Exercise objective
Please report every line from the material that contains the word "down".

Data extracts

══════

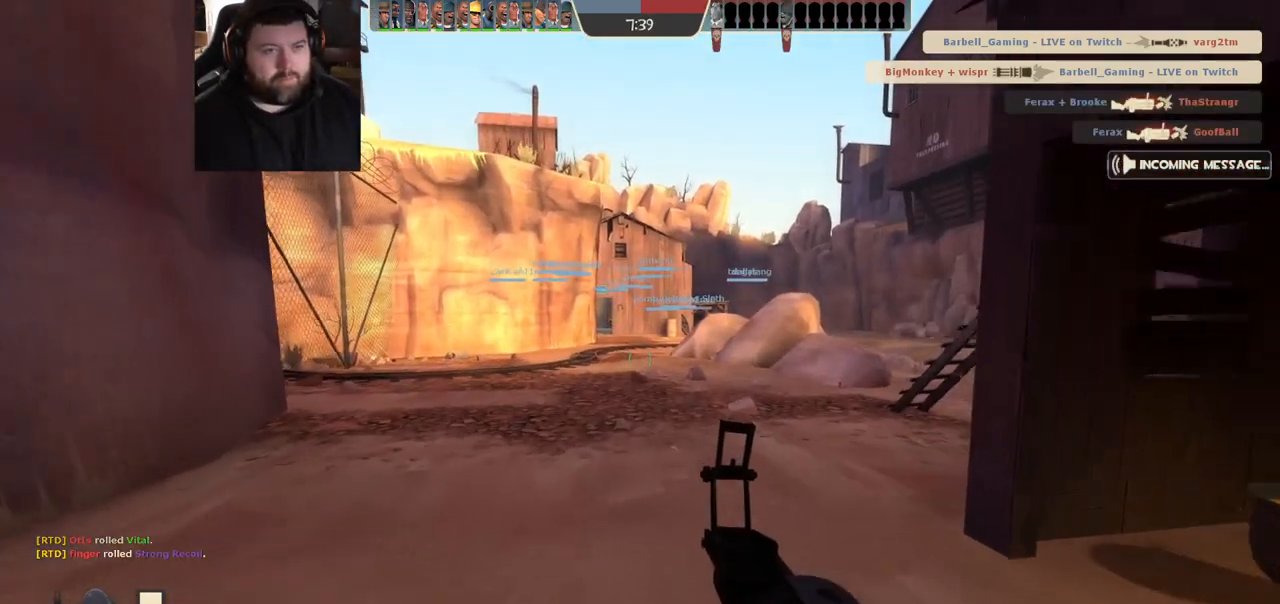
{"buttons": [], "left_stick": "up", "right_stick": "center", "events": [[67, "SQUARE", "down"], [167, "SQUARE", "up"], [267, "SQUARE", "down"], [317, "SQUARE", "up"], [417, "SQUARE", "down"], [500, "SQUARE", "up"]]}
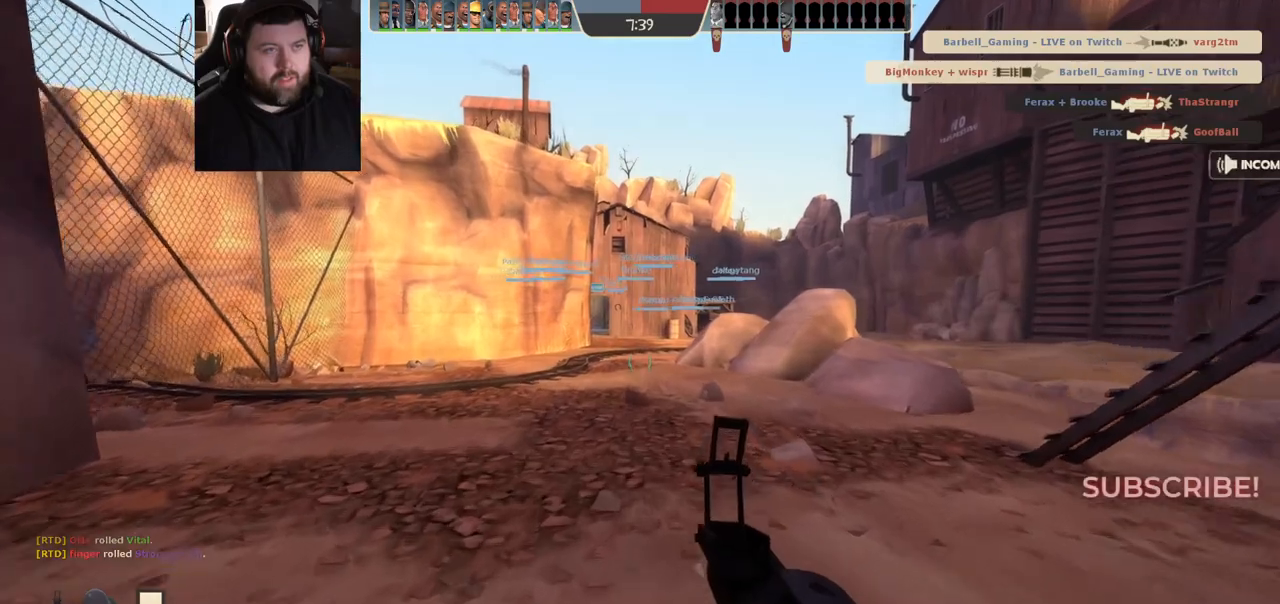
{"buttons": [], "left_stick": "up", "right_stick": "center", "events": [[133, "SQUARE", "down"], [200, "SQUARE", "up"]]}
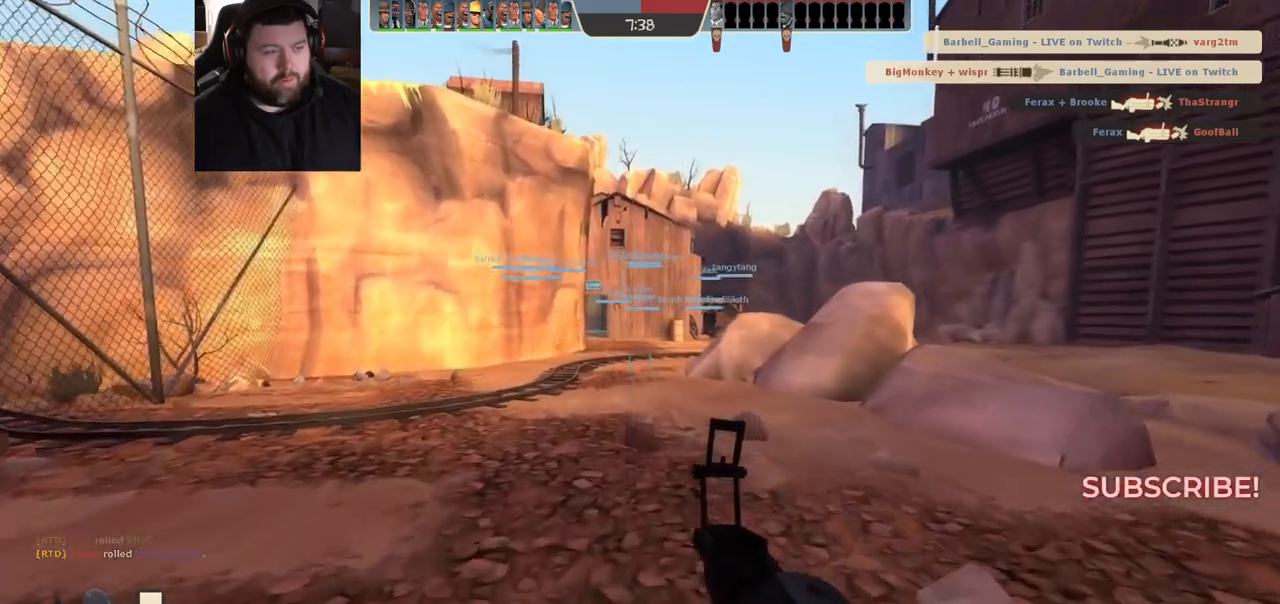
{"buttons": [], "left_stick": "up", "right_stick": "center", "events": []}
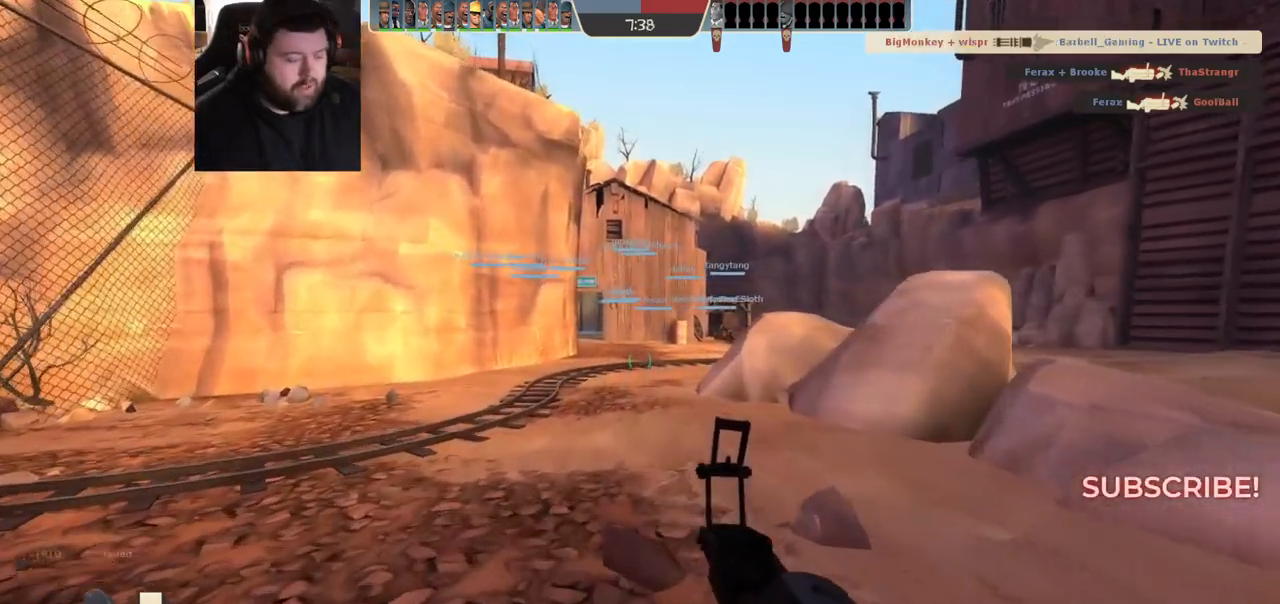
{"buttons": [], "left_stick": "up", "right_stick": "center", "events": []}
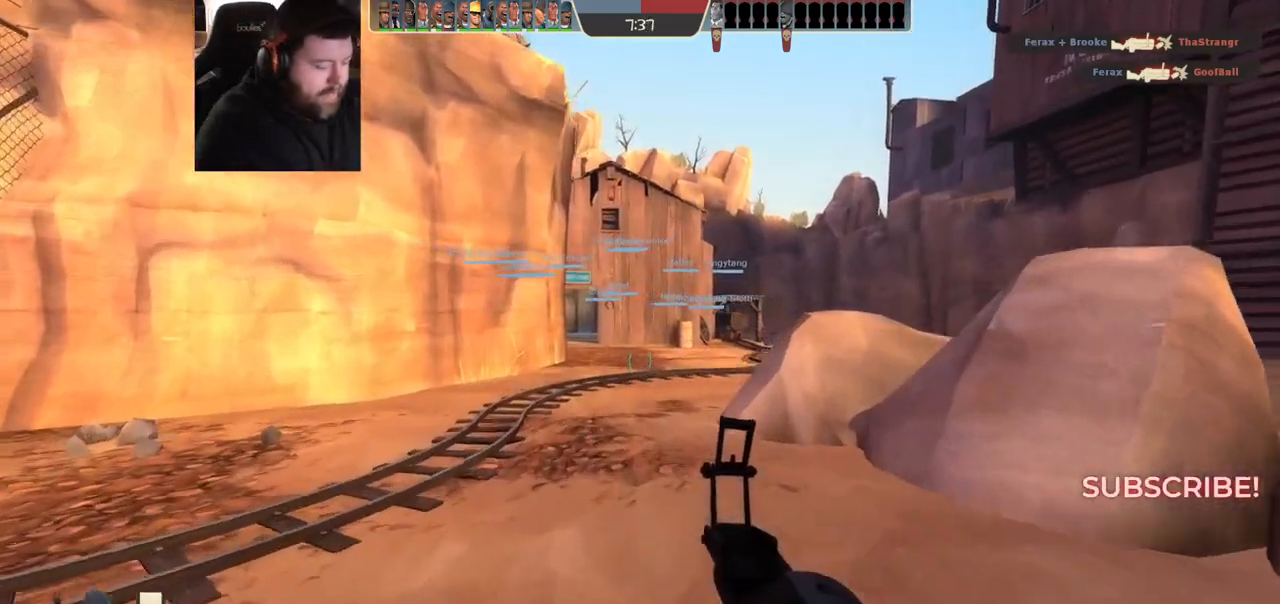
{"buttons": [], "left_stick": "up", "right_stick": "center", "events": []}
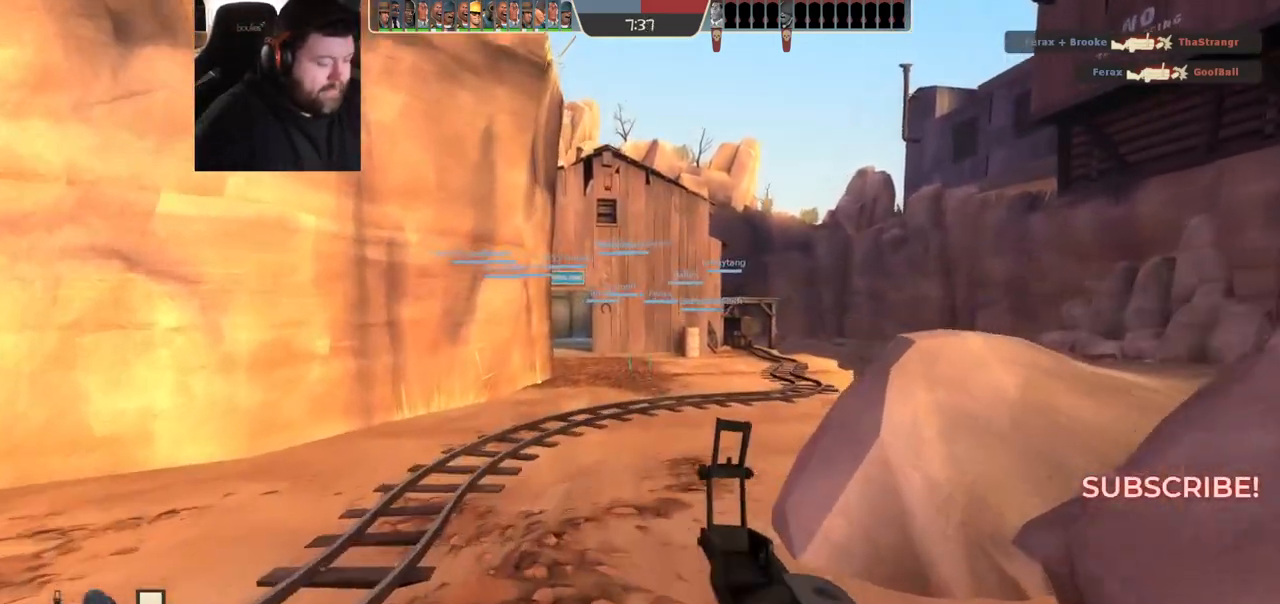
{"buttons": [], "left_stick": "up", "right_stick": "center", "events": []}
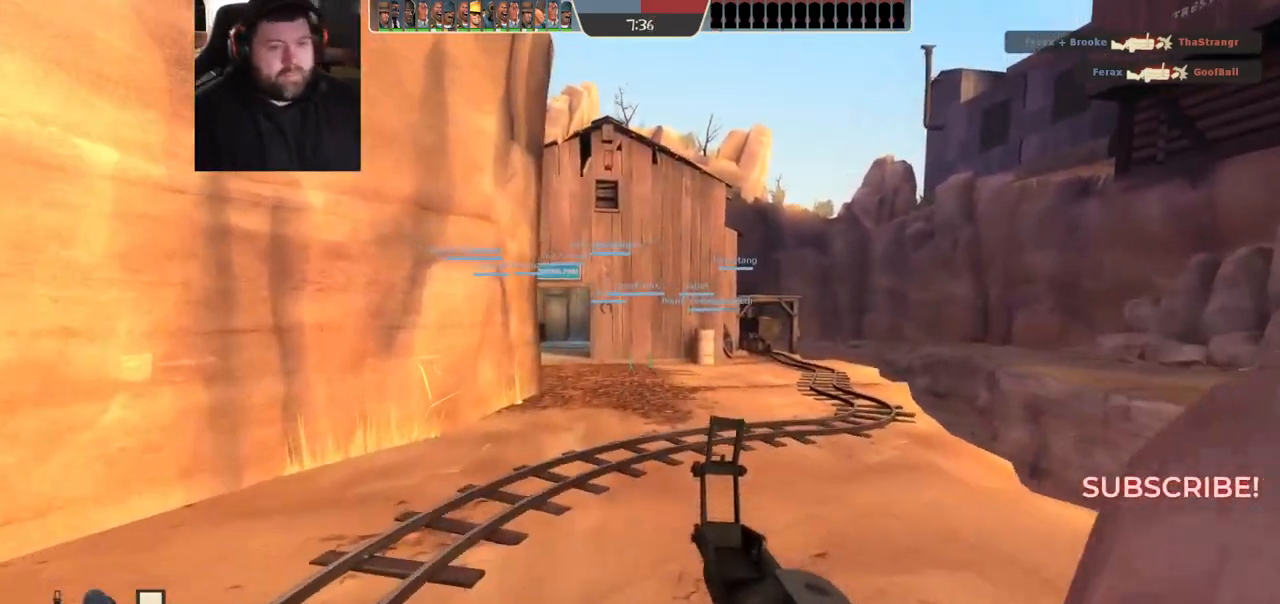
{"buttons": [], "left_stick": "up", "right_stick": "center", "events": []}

══════

Answer to this task
{"buttons": [], "left_stick": "up", "right_stick": "center", "events": [[67, "SQUARE", "down"], [167, "SQUARE", "up"], [267, "SQUARE", "down"], [317, "SQUARE", "up"], [417, "SQUARE", "down"], [500, "SQUARE", "up"]]}
{"buttons": [], "left_stick": "up", "right_stick": "center", "events": [[133, "SQUARE", "down"], [200, "SQUARE", "up"]]}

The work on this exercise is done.